In full and exactly, reproduce the entries below, but omit the pictures.

Edit difference data:
-- Opening Marker --

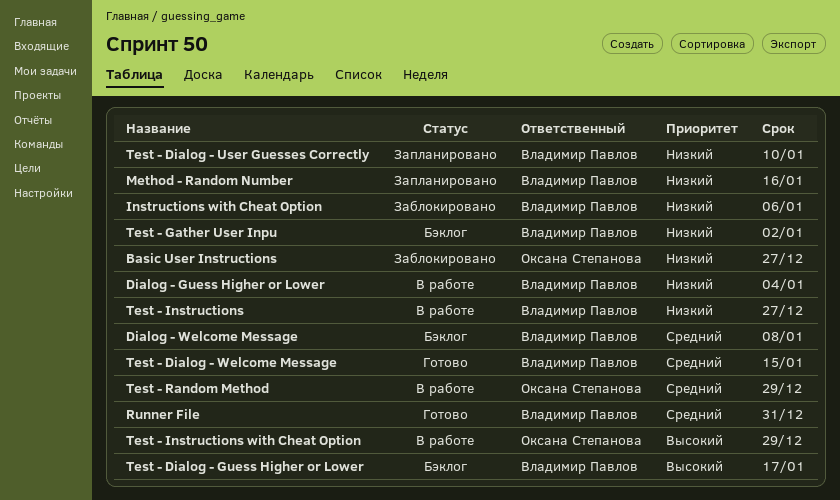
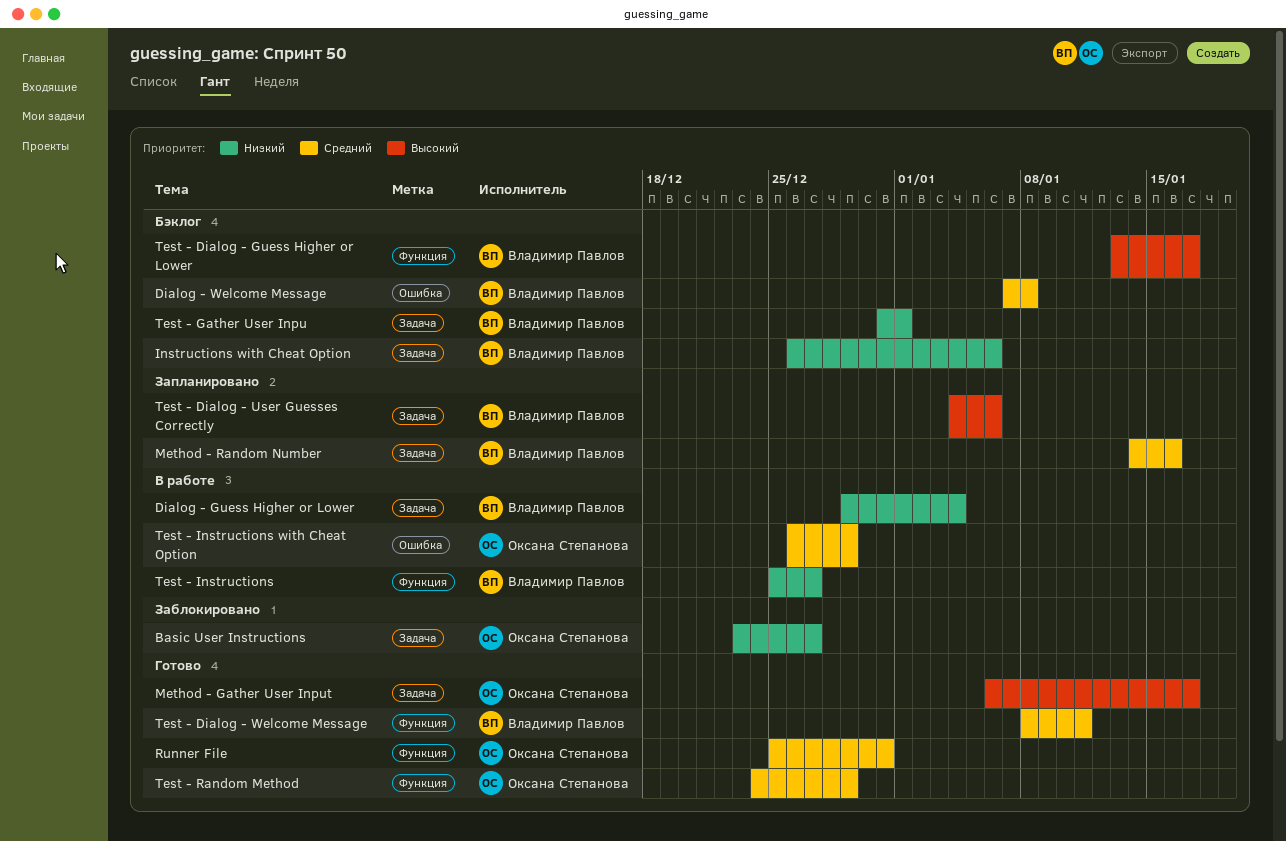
Instructions with Cheat Option, status: Заблокировано -> Бэклог
Method - Gather User Input: none -> present
Method - Random Number, priority: Низкий -> Средний
Runner File, owner: Владимир Павлов -> Оксана Степанова
Test - Dialog - User Guesses Correctly, priority: Низкий -> Высокий
Test - Dialog - User Guesses Correctly, due: Jan 10 -> Jan 6
Test - Dialog - Welcome Message, due: Jan 15 -> Jan 11
Test - Gather User Inpu, due: Jan 2 -> Jan 1
Test - Instructions with Cheat Option, priority: Высокий -> Средний
Test - Random Method, status: В работе -> Готово

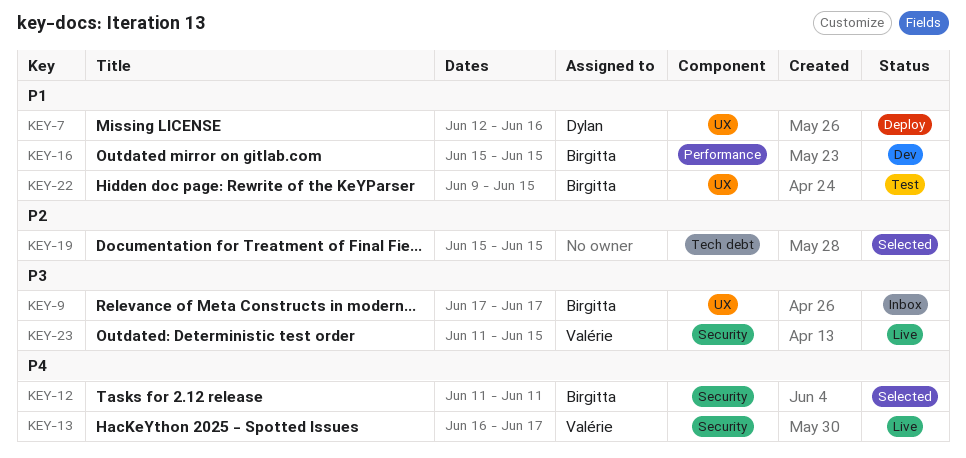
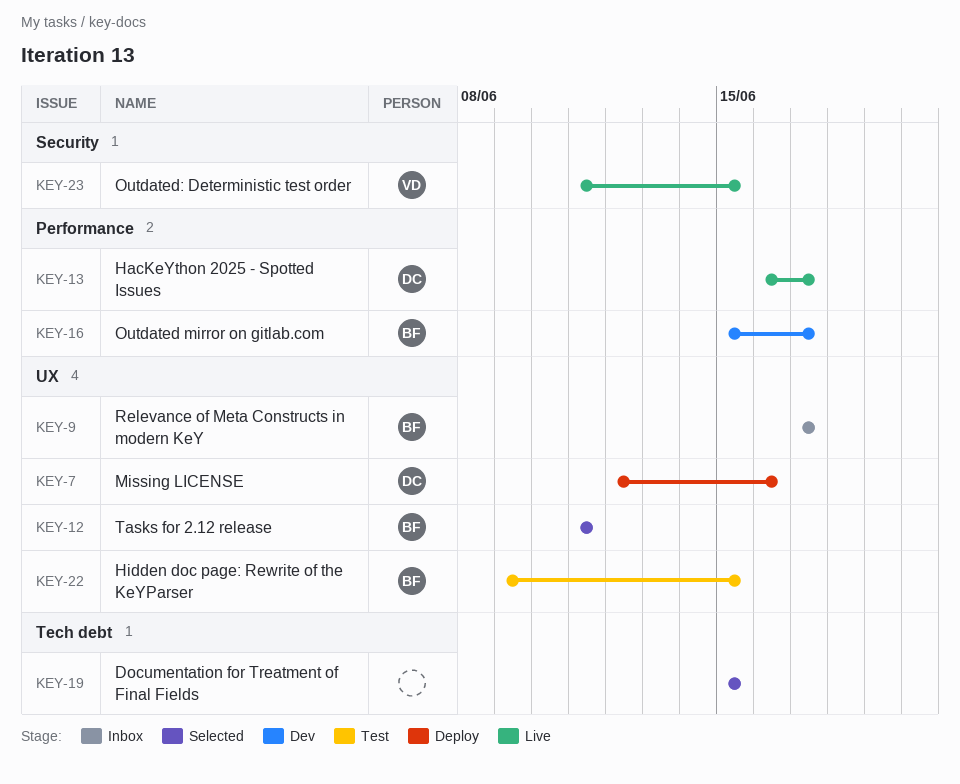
KEY-12, label: Security -> UX
KEY-13, owner: Valérie -> Dylan
KEY-13, label: Security -> Performance
KEY-16, due: Jun 15 -> Jun 17

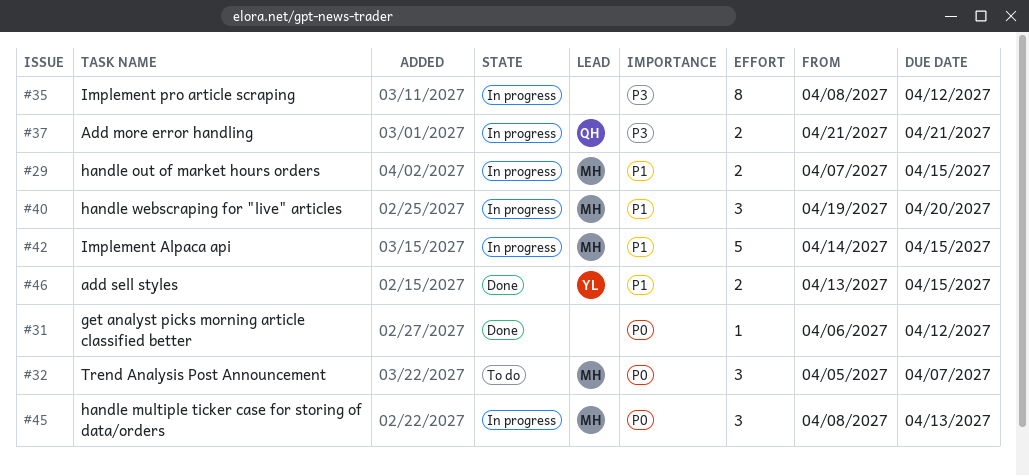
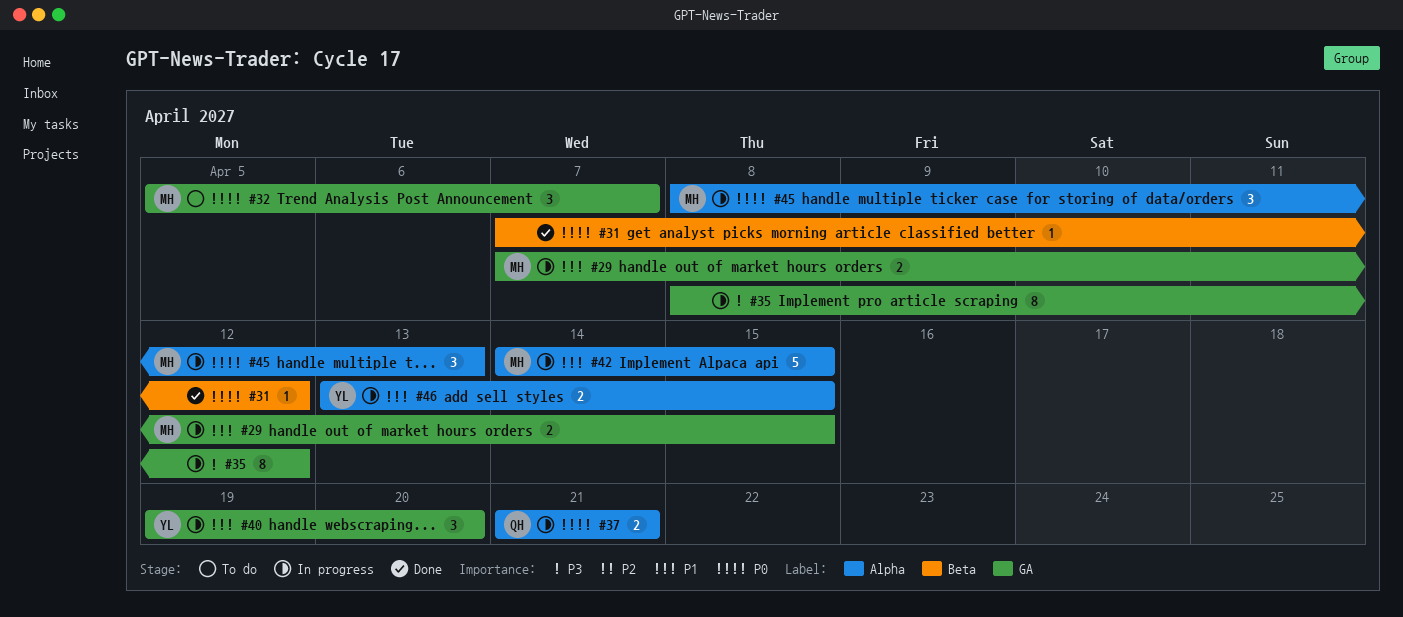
#31, start: Apr 6 -> Apr 7
#37, priority: P3 -> P0
#40, owner: MH -> YL
#46, status: Done -> In progress

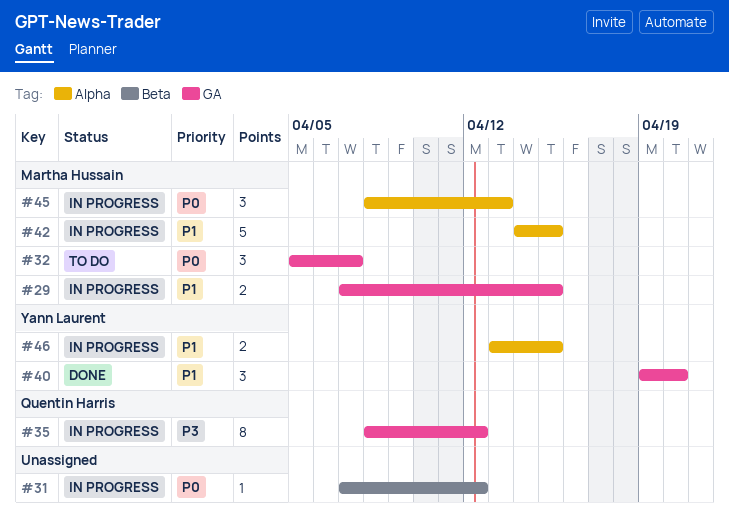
#31, status: Done -> In progress
#35, owner: none -> Quentin Harris
#37: present -> none
#40, status: In progress -> Done

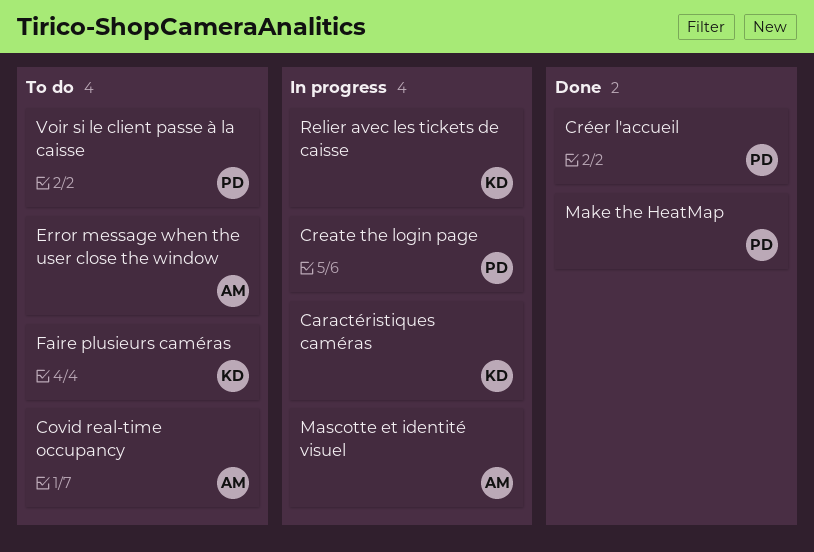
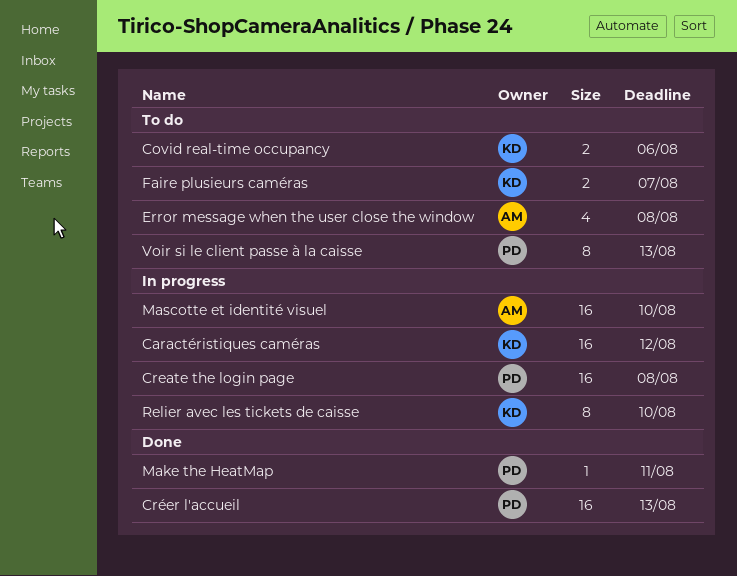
Covid real-time occupancy, owner: AM -> KD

-- Closing Marker --

Solution:
Instructions with Cheat Option, status: Заблокировано -> Бэклог
Method - Gather User Input: none -> present
Method - Random Number, priority: Низкий -> Средний
Runner File, owner: Владимир Павлов -> Оксана Степанова
Test - Dialog - User Guesses Correctly, priority: Низкий -> Высокий
Test - Dialog - User Guesses Correctly, due: Jan 10 -> Jan 6
Test - Dialog - Welcome Message, due: Jan 15 -> Jan 11
Test - Gather User Inpu, due: Jan 2 -> Jan 1
Test - Instructions with Cheat Option, priority: Высокий -> Средний
Test - Random Method, status: В работе -> Готово

KEY-12, label: Security -> UX
KEY-13, owner: Valérie -> Dylan
KEY-13, label: Security -> Performance
KEY-16, due: Jun 15 -> Jun 17

#31, start: Apr 6 -> Apr 7
#37, priority: P3 -> P0
#40, owner: MH -> YL
#46, status: Done -> In progress

#31, status: Done -> In progress
#35, owner: none -> Quentin Harris
#37: present -> none
#40, status: In progress -> Done

Covid real-time occupancy, owner: AM -> KD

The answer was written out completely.